The Michael Morton Act, signed into law by then-Gov. Rick Perry in 2013, is intended to prevent prosecutors from suppressing evidence. It requires prosecutors to disclose all evidence that has been gathered to the defense. Prosecutors are also bound by a 1963 U.S. Supreme Court case ruling, Brady v. Maryland, that requires them to turn over evidence that is “material either to guilt or to punishment.”
Nielsen said Thursday she knew the McFadden case wouldn’t be retried once she left the office.
“The reason was is because it wasn’t going to be tried to begin with,” she said. “The son, and you can call him and check this out, the son was the one that begged me to try it and Danny was not going to try it because he told me himself that he wouldn’t try it because he hated the decedent.
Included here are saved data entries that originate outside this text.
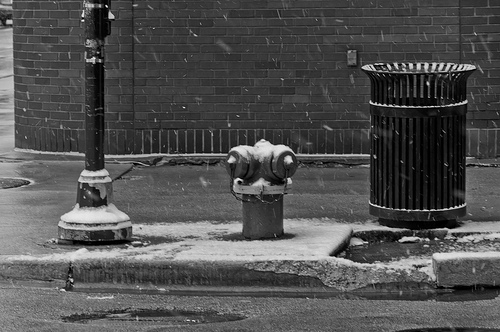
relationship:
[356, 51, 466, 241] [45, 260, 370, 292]
trash can on sidewalk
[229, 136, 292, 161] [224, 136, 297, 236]
snow on hydrant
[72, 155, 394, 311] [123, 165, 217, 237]
snow on sidewalk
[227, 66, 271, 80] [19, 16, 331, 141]
brick corner of building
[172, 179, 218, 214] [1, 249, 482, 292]
sidewalk near curb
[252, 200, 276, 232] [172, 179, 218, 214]
hydrant on sidewalk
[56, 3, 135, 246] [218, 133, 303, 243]
pole beside hyrdrant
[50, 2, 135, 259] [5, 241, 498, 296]
pole near curb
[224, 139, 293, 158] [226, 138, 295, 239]
snow on top of fire hydrant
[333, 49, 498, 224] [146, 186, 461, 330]
trash on sidewalk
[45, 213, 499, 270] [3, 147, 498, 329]
snow on ground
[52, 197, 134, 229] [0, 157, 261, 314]
snow on bottom of pole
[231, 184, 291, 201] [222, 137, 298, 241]
chains on fire hydrant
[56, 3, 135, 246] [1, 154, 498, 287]
pole on sidewalk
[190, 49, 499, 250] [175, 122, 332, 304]
can near a fire hyrdrant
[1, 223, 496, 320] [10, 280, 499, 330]
curb along road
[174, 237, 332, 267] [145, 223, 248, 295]
snow on ground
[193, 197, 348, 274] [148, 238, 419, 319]
snow on ground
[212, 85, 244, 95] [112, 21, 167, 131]
brick on wall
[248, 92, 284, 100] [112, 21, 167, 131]
brick on wall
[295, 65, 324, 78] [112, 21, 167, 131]
brick on wall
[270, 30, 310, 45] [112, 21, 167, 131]
brick on wall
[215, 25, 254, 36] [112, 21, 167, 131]
brick on wall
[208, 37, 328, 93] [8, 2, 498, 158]
brick on wall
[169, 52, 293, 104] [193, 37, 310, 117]
bricks on wall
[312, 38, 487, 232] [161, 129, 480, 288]
trash can on sidewalk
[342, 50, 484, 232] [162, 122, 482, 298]
trash can on sidewalk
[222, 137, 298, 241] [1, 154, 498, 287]
fire hydrant on sidewalk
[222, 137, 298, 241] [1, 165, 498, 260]
fire hydrant on sidewalk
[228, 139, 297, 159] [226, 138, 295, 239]
snow on fire hydrant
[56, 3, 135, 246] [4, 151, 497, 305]
pole on sidewalk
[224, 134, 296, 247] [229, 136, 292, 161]
hydrant covered in snow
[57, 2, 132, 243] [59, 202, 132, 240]
street light covered in snow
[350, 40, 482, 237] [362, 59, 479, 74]
bin covered in snow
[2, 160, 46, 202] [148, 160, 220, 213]
manhole cover on sidewalk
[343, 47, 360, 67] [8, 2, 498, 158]
box on wall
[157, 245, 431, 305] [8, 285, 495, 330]
curb beside street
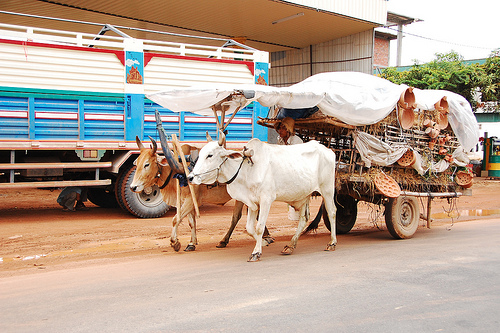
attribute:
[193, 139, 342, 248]
cow — white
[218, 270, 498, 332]
road — dirty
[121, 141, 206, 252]
cow — brown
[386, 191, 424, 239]
wheel — brown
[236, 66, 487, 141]
cloth — white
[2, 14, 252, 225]
cart — parked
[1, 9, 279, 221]
cart — white, blue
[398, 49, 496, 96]
trees — green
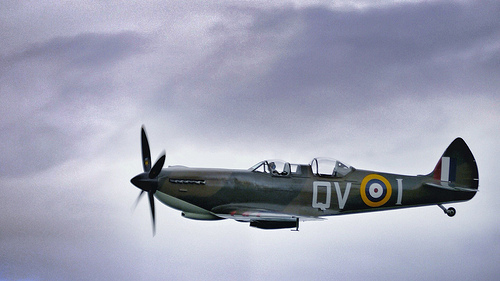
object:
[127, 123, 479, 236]
plane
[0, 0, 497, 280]
sky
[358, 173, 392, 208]
bullseye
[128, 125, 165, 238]
propeller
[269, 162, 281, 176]
pilot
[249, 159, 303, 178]
cockpit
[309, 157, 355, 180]
cockpit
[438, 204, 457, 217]
landing gear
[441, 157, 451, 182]
stripes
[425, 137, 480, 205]
tail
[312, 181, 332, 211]
q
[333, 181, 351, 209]
v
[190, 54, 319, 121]
clouds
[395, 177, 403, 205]
i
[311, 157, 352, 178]
cover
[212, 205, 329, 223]
wing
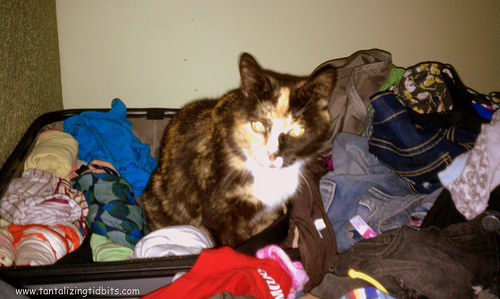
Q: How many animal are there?
A: One.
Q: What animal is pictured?
A: A cat.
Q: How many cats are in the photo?
A: One.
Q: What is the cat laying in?
A: A suitcase.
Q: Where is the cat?
A: In a suitcase.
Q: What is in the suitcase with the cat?
A: Clothes.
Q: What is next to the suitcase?
A: Clothes.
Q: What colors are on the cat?
A: Orange, brown and white.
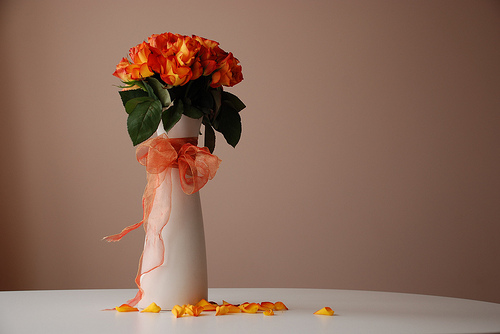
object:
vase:
[135, 112, 209, 312]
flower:
[206, 50, 244, 90]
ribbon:
[100, 132, 224, 311]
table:
[0, 289, 500, 333]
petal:
[310, 305, 335, 315]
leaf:
[124, 99, 162, 146]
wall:
[0, 1, 499, 302]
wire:
[101, 220, 144, 243]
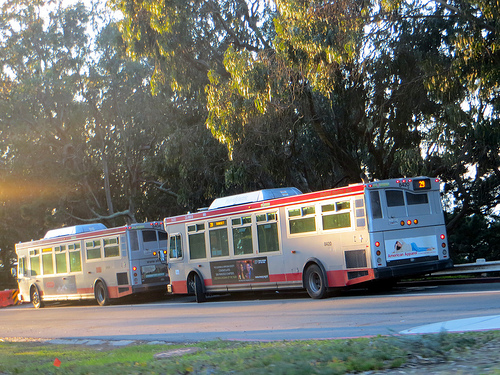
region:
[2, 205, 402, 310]
buses on the street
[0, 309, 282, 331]
sun on the street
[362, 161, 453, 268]
back of the bus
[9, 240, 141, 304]
side of the bus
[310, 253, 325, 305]
wheel of the bus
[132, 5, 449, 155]
the trees are massive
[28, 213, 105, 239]
top of the bus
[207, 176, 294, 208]
top of the bus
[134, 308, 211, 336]
shadow on the street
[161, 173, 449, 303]
a silver and red bus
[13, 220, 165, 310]
a silver and red bus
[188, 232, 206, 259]
a bus passenger window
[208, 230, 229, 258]
a bus passenger window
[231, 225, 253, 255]
a bus passenger window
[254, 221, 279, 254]
a bus passenger window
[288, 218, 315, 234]
a bus passenger window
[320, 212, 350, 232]
a bus passenger window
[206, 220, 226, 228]
an electric bus destination sign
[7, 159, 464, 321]
two buses on the road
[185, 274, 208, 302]
wheel is turned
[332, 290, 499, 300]
yellow line on the ground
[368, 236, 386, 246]
red light on the back of the bus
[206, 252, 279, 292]
advertisement on the side of the bus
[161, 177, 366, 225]
red stripe on the top of the bus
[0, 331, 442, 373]
green grass on the ground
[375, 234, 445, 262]
advertisement on the back of the bus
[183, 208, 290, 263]
four windows on the side of the bus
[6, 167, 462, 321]
Two buses are next to each other.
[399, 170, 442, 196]
The bus has a number on it.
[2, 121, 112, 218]
The sunlight is coming through the trees.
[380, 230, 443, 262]
Picture with a lady is on the bus.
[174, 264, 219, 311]
The bus' wheel is turned to the right.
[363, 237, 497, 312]
The guard rail is next to the bus.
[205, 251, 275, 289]
An advertisement is on the side of the bus.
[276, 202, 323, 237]
The window is closed.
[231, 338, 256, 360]
part of a ground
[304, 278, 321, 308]
part of a wheel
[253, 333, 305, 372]
part of a ground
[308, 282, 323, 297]
part fo a wheel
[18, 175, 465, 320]
Buses on the road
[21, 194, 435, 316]
Buses on the street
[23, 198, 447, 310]
Two buses on the road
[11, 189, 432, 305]
Two buses on the street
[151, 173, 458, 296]
Bus on the street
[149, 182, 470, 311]
Bus on the road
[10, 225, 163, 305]
Bus on the street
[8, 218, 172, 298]
Bus on the road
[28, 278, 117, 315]
Tires on the bus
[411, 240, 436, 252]
the woman on the poster is wearing jeans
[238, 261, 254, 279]
the couple on the poster are smiling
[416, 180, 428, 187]
the number 29 is orange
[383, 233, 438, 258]
the poster on the bus is white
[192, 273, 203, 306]
the tire on the bus is turned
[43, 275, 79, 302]
the poster on the bus is blue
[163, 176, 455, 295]
the bus is red and white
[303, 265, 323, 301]
the back tire is straight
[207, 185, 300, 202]
the storage on the roof is white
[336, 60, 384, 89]
green leaves on the tree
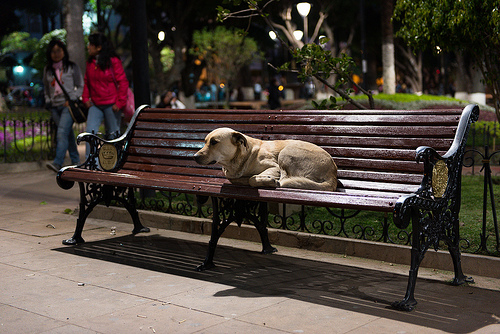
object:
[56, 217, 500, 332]
shadow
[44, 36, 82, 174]
girls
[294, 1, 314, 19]
street light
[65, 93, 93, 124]
bags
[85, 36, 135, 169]
people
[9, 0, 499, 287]
park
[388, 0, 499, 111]
trees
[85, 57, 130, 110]
jacket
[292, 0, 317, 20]
lights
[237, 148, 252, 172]
collar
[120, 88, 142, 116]
bag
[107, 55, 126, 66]
shoulder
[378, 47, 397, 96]
trunks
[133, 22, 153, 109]
pole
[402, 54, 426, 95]
trunk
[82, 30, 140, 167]
girl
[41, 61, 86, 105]
jacket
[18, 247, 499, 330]
sidewalk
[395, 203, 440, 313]
legs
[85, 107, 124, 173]
jeans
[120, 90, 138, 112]
purse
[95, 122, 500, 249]
fence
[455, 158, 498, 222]
area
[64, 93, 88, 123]
bag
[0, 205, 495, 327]
ground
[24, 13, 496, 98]
background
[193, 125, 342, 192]
dog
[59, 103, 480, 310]
bench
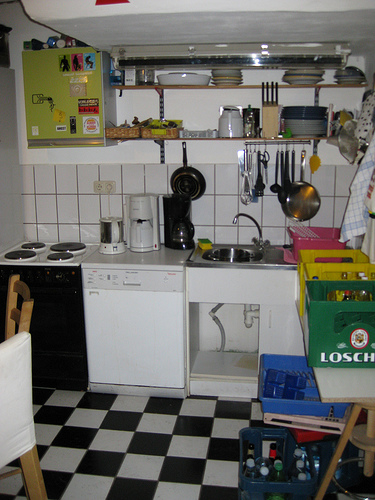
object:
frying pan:
[170, 141, 206, 200]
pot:
[280, 150, 320, 221]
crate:
[303, 280, 374, 368]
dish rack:
[286, 227, 349, 261]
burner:
[47, 252, 74, 261]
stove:
[1, 241, 98, 392]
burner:
[4, 250, 36, 260]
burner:
[21, 242, 44, 250]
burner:
[51, 243, 85, 251]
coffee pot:
[124, 193, 164, 253]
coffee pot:
[162, 193, 195, 250]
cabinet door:
[23, 46, 106, 149]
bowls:
[282, 68, 324, 85]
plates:
[280, 105, 327, 136]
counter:
[81, 244, 194, 271]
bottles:
[243, 441, 310, 480]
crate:
[237, 426, 317, 498]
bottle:
[268, 443, 278, 458]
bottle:
[246, 444, 256, 460]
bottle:
[289, 451, 303, 473]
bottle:
[243, 458, 257, 479]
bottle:
[256, 456, 272, 477]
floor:
[0, 385, 338, 499]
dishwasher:
[81, 244, 195, 399]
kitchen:
[0, 1, 373, 500]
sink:
[202, 246, 264, 262]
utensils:
[241, 141, 294, 205]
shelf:
[109, 136, 335, 141]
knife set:
[260, 81, 280, 138]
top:
[1, 241, 99, 267]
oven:
[0, 264, 88, 390]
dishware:
[111, 62, 367, 83]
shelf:
[109, 82, 368, 89]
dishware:
[106, 82, 357, 135]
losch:
[319, 352, 374, 364]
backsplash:
[21, 164, 360, 244]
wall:
[1, 1, 366, 247]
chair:
[3, 274, 35, 340]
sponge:
[198, 238, 213, 250]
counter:
[260, 245, 356, 270]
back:
[0, 336, 35, 471]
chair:
[0, 332, 48, 500]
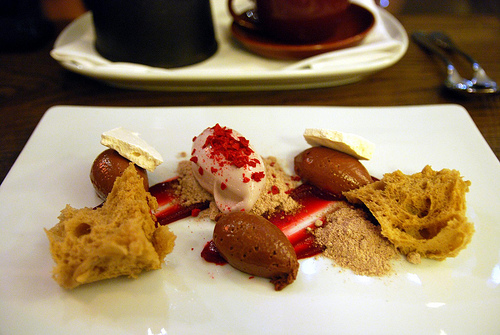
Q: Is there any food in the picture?
A: Yes, there is food.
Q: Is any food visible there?
A: Yes, there is food.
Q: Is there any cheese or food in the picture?
A: Yes, there is food.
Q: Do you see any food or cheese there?
A: Yes, there is food.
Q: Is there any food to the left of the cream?
A: Yes, there is food to the left of the cream.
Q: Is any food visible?
A: Yes, there is food.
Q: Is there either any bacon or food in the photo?
A: Yes, there is food.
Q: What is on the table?
A: The silverware is on the table.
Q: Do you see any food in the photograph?
A: Yes, there is food.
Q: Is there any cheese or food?
A: Yes, there is food.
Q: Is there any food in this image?
A: Yes, there is food.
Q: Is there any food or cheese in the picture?
A: Yes, there is food.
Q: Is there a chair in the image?
A: No, there are no chairs.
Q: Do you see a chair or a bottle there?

And that is the truth.”
After George’s son begged her to try the case, Nielsen recalled Thursday she said she would.
“I said I’m going to do it. We’ve got the main witness in from East Coast, we tried it and we got a guilty verdict,” she said.
Nielsen was not present at the February hearing that resulted in the case’s dismissal, and when asked why, Fletcher told Rafferty at the time he had not been able to reach her despite leaving several messages. He said although he could have subpoenaed her, he didn’t believe her testimony would assist in finding facts in the case, saying they already had her testimony when she was at the bench during the trial.
“So I think, quite honestly, it’s probably better for Ms. Nielsen that I did not call her as a witness, because if she denied any of those things, we’ve got statements under oath, or at least as an officer of the court in actual trial proceedings, that she said something different,” Fletcher said. “So as much as this may sound weird, Judge, I think by not calling her, I’m doing her a favor.”